Justin Hodges looks at where State of Origin II at Suncorp Stadium will be won and lost.

With the wet conditions and a slippery surface in Sydney I thought it was a pretty typical opening to a Holden State of Origin Series in Game One but there will be an extra sense of desperation when the Blues come up to Brisbane next Wednesday night.

Often in Game One there are few points scored as everyone gets used to that arena again and there is just so much riding on getting away to a good start.

It has been proven in the past that if you win Game One you are more than likely going to go on and win the series so it wasn't a surprise to me to see both teams bring a conservative game-plan with very little ball movement.

That should change in Game Two as New South Wales can no longer afford to dwell on missed opportunities or fail to challenge the Queensland defence. They will come up here throwing the ball around a lot more than what they did in Game One but the Queensland defence has proven time and time again how strong it is and how much pressure it can withstand.

The encouraging sign from a NSW perspective was the way that they hung in there in Game One. Over the last couple of years in those tight games they tend to lose it at the back end so it was good to see them hang in there and trying to snatch a win until the final minute of the game.

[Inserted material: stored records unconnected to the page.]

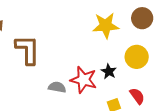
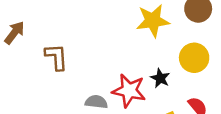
brown L-shape: (28, 50) -> (56, 57), size x0.7

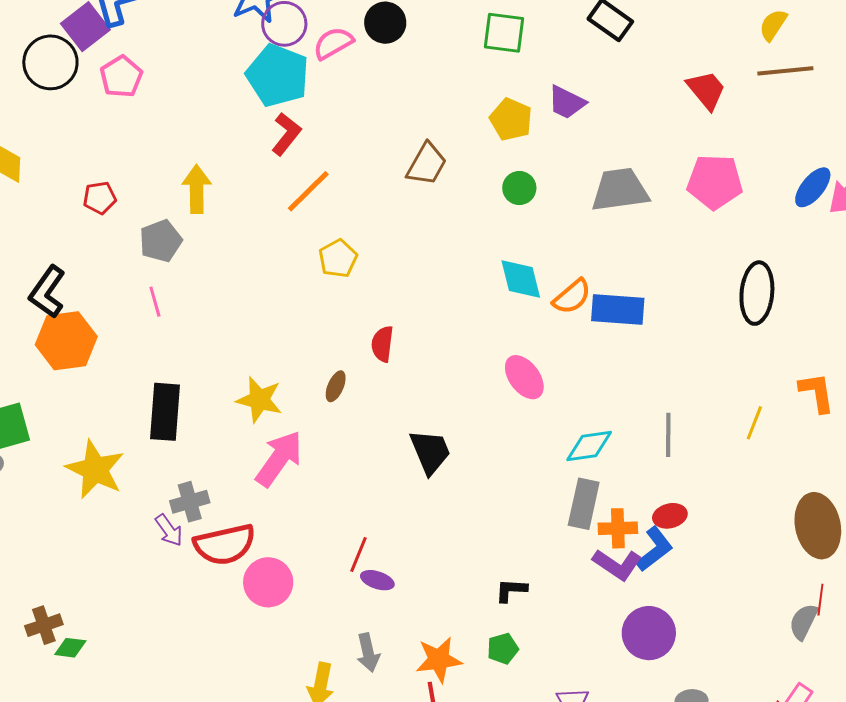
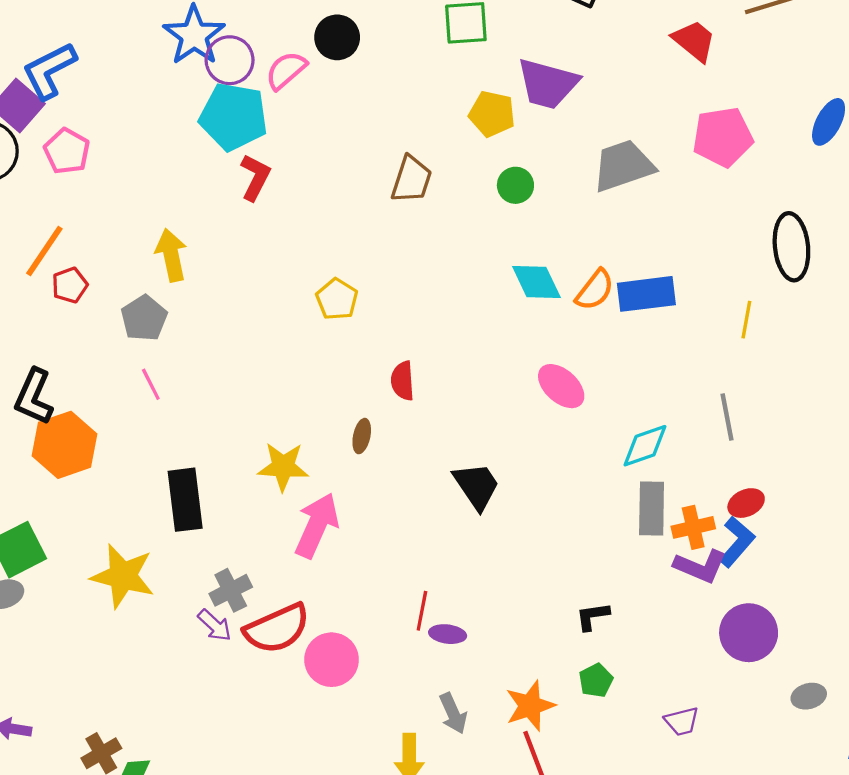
purple trapezoid: (567, 102) -> (548, 84), size x1.5
orange line: (308, 191) -> (44, 251), moved
yellow line: (754, 423) -> (746, 320), moved

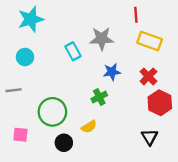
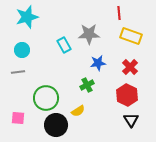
gray line: (14, 90) -> (18, 72), moved
red hexagon: (160, 103) -> (127, 95), moved
black circle: (64, 143) -> (56, 125), size x1.5

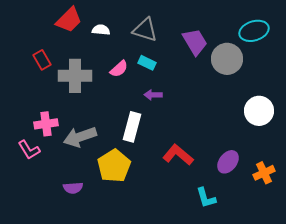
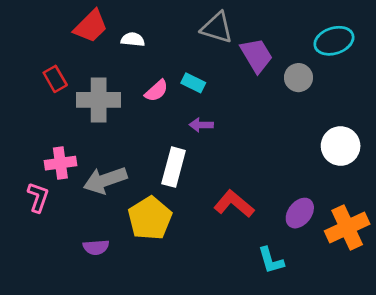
gray triangle: (145, 30) -> (217, 28), moved
gray circle: (227, 59) -> (298, 78), size x0.7
pink L-shape: (29, 150) -> (38, 197), turned -130
orange cross: (264, 173) -> (347, 228), size x1.5

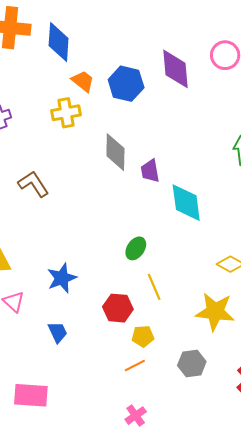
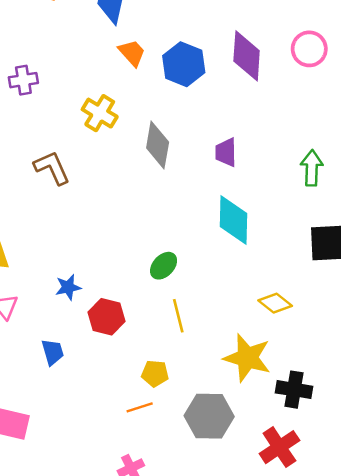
yellow cross: (66, 113) -> (100, 113), moved, turned 32
purple trapezoid: (150, 171) -> (226, 152), moved
blue star: (62, 278) -> (68, 287), size x0.7
red hexagon: (118, 308) -> (106, 317), moved
gray hexagon: (192, 364) -> (209, 416), size x1.4

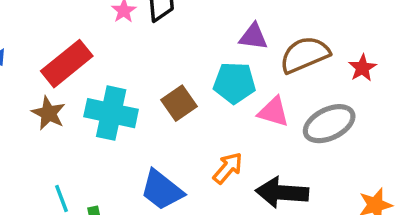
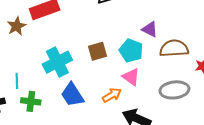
pink triangle: (273, 112) -> (131, 77), moved
brown star: (49, 113) -> (17, 26), moved
cyan cross: (111, 113) -> (57, 62), moved, turned 32

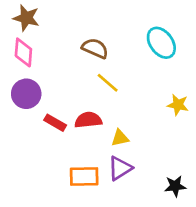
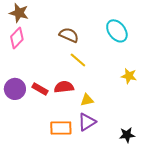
pink diamond: (23, 52) -> (17, 38), turned 40
purple circle: (26, 94) -> (15, 89), moved

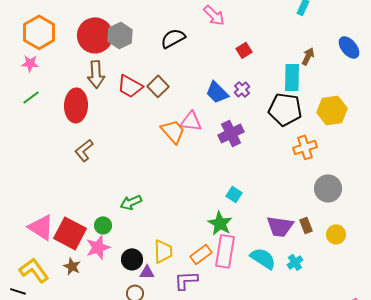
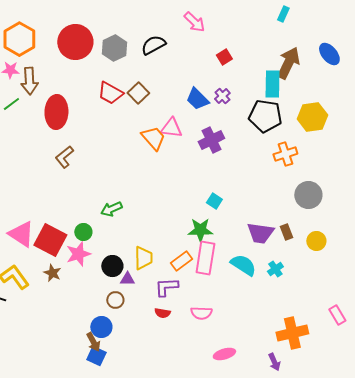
gray hexagon: (120, 35) -> (114, 48), moved
brown arrow: (308, 56) -> (288, 63), size x1.8
brown arrow: (96, 74) -> (29, 81), moved
green star: (220, 223) -> (200, 230), turned -30

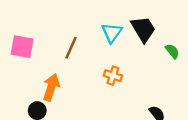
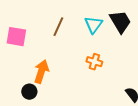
brown line: (71, 48) -> (58, 27), moved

They never gave up and that's something that their coach Laurie Daley should be commended for. He's that type of person who would instil that in those guys to make sure that they are playing the whole 80 or 90 minutes – whatever it may be – and you can see NSW starting to do that.

If NSW are to win next Wednesday night and level the Series the key will be at their core, their six, seven, nine and one. Game One was the first time they had all played together so they're going to be a whole lot better and if they can control the game a lot more, especially with their kicking game and getting their passing game on point, they will be a lot more dangerous.

Now that Adam Reynolds has got his first Origin under his belt he should be a whole lot more confident and a lot more relaxed but his challenge will be to execute in the intense atmosphere that comes with an Origin at Suncorp Stadium.

There is always a great atmosphere when you play in Sydney but when you come up here to Suncorp and you've got 52,500 screaming Queensland fans, you know that you're down 1-0 in the Series and have to win, that's serious pressure.

He just has to find a way to stay relaxed, stay calm and play his natural game. If he can play his natural game then he can be a real danger for them.

The other major attacking threat I see in the Blues is Dylan Walker off the bench. NSW should definitely look at getting him more game-time, especially when everyone gets a bit tired. He is one guy that can be dangerous for them.

The biggest battle facing the Queensland boys will be to match the desperation and intensity that NSW are going to play with.

NSW are going to come up a lot more aggressive and with a lot more football in them but the boys who have been there and done it before will understand that.

They've got to make sure that they don't just go with them but weather that storm and then play at their speed and take control of the game.

Prop Josh McGuire has some additional responsibility with his promotion to the starting team for Nate Myles but he is a guy that can play a lot of minutes and is probably one of the fittest forwards in the competition.

I've seen what he's done for the Broncos and in pre-season he is up there with the backs so I know he'll be able to handle starting.

He's a guy that likes to think he can play more as well so it's just a matter of him going out there and doing his job and playing as hard and as fast as he can.

Dane Gagai was unbelievable in Game One and his combination with Justin O'Neill is going to get a whole lot better and without stating the obvious guys like Cameron Smith, Johnathan Thurston and Cooper Cronk, two guys who will have a key role to play will be Aidan Guerra and Corey Parker. When you lose a guy like Nate Myles with the amount of work that he does he represents what Queensland is all about.

He does a lot of the work that goes unrecognised and as good as the guys are that have been picked, it's almost impossible to replace a guy like Nate Myles.

But again, the one thing that stood out for me from a Queensland perspective in Game One was their defence.

Everyone was saying that they were old and over the hill but it just goes to show what experience can do for your side.

None of those boys panicked, the senior players all knew what position they had to be in to make sure everyone was calm, kept hitting down the middle, kept turning up in defence and that's what Origin's all about.

It's all about making that extra effort when you think you're tired and making sure that you support your mate and don't be the one that lets them down.

That's what Queensland has always lived by.